¿Afecta el cambio climático a las alergias?

El cambio climático es un hecho, y sin duda este afecta a las alergias, en especial al polen, ya que la floración de árboles y plantas se ve alterada, adelantándose y prolongándose además de volverse más intensas, con mayor concentración de alérgeno en el ambiente.

¿Afecta el cambio climático a las alergias?Pero los alérgicos al polen no son los únicos que se ven perjudicados por el cambio climático. Otros alérgenos se ven influenciados por los cambios climatológicos. Hablamos claro está de los hongos y los ácaros.

Con largos periodos de lluvias, nuestros domicilios no se ventilan correctamente, y se convierten en una acumulación de alérgenos, y hasta que no empieza a venir el buen tiempo no podemos ventilar para reducir la carga alérgena. Para prevenir esta situación debemos reducir la humedad ambiente por otros medios, como deshumidificadores, al tiempo que limpiar de forma periódica la casa. No olvidemos por supuesto lavar la ropa de cama, cojines, almohadas y las fundas del sofá a más de 60ºC para reducir el número de ácaros.

Durante la limpieza no debemos olvidar dejar un purificador de aire funcionando, para filtrar las partículas de polvo, esporas de hongos, polen y ácaros que puedan quedar en suspensión en el aire.

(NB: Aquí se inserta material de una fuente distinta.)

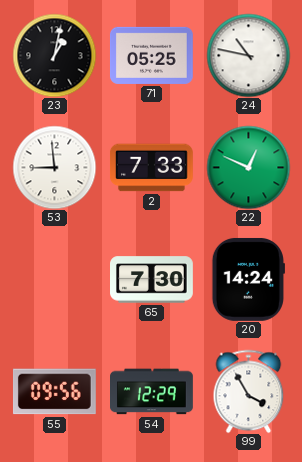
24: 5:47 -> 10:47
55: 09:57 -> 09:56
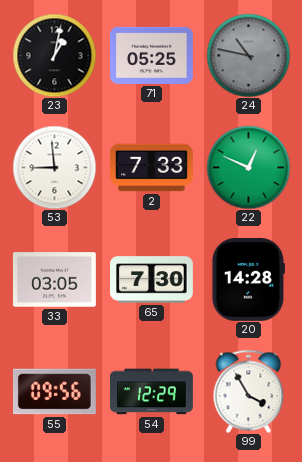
24 dial: white -> grey
33: none -> 03:05
20: 14:24 -> 14:28
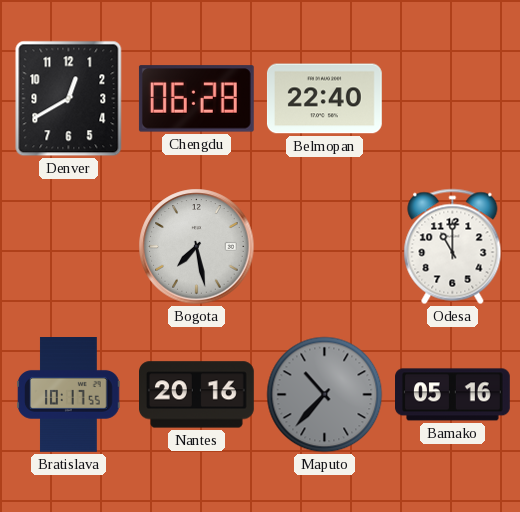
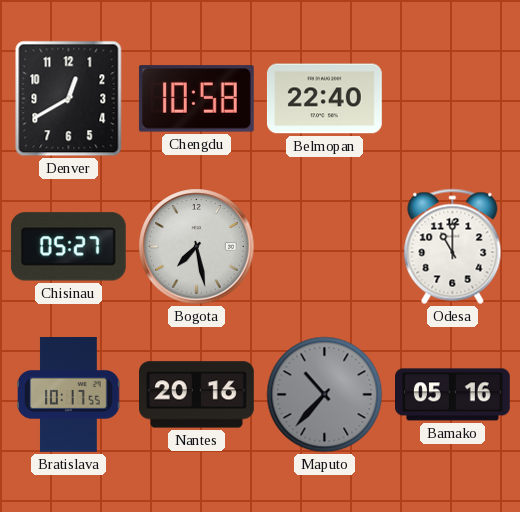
Chengdu: 06:28 -> 10:58
Chisinau: none -> 05:27
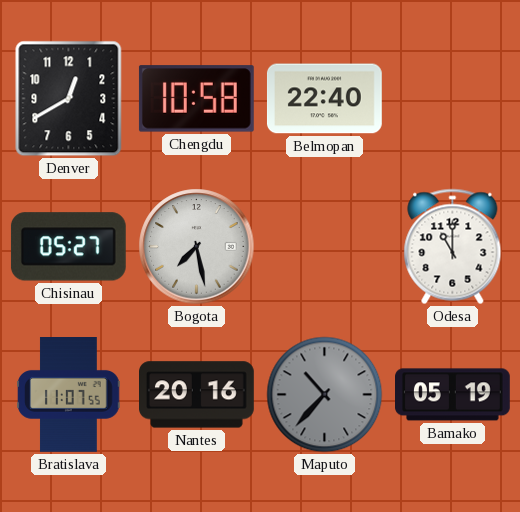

Otro consejo importante, es no emplear plumeros o similares, empleando mejor un paño humedecido en agua. De esta manera, reduciremos aún más las probabilidades de que el polvo se vuelva a posar en las superficies instantes después de su limpieza.

Al llegar el buen tiempo, tras las lluvias del invierno no tan frío, los árboles y plantas pueden adelantar su floración, en algunos casos hay plantas que vuelven a florecer más veces de lo acostumbrado, produciendo así más polen y en mayor concentración. Esto provoca más irritación y molestia a aquellos que son sensibles al polen.

Ácaros y alergias

Los ácaros realmente no son perjudiciales para la salud, y su concentración no debería preocuparnos, a no ser que seamos alérgicos, o tengamos amistades que puedan venir a casa que lo sean. Es entonces cuando conviene saber como lidiar con estos pequeños seres para poder reducir su número.

Como hemos comentado, lo primero que debemos hacer es limpiar, a altas temperaturas de las principales zonas donde se crían. Pero controlar los otros factores ambientales que favorecen su proliferación, nos permitirá relajarnos un poco en cuanto a la limpieza. El primer factor es la humedad ambiental, la cual debemos reducir todo cuanto podamos, ya sea ventilando la casa o empleando deshumidificadores y purificadores de aire. El segundo factor es la temperatura ambiente. A temperaturas bajas los ácaros no se desarrollan tan rápido, pues se ralentiza su metabolismo. Y a temperaturas superiores a los 50ºC mueren. Por supuesto, en invierno nos gusta estar “calentitos” en casa, y es inviable alcanzar estas temperaturas, de ahí el hecho limpiar la ropa de cama y sofás en la lavadora a 60ºC.

Por otra parte, no les gusta la luz directa del sol. En primavera, y si no somos alérgicos al polen, cuando hay un día soleado, conviene ventilar la casa en el momento en el que sol entre por la ventana e incida directamente sobre la cama, los sofás, etc.

Seguir todas estas recomendaciones, nos permitirá mantener a raya los tres principales alérgenos que más se ven influenciados por el cambio climático, y que pueden impedirnos disfrutar de la belleza de la primavera y del verano.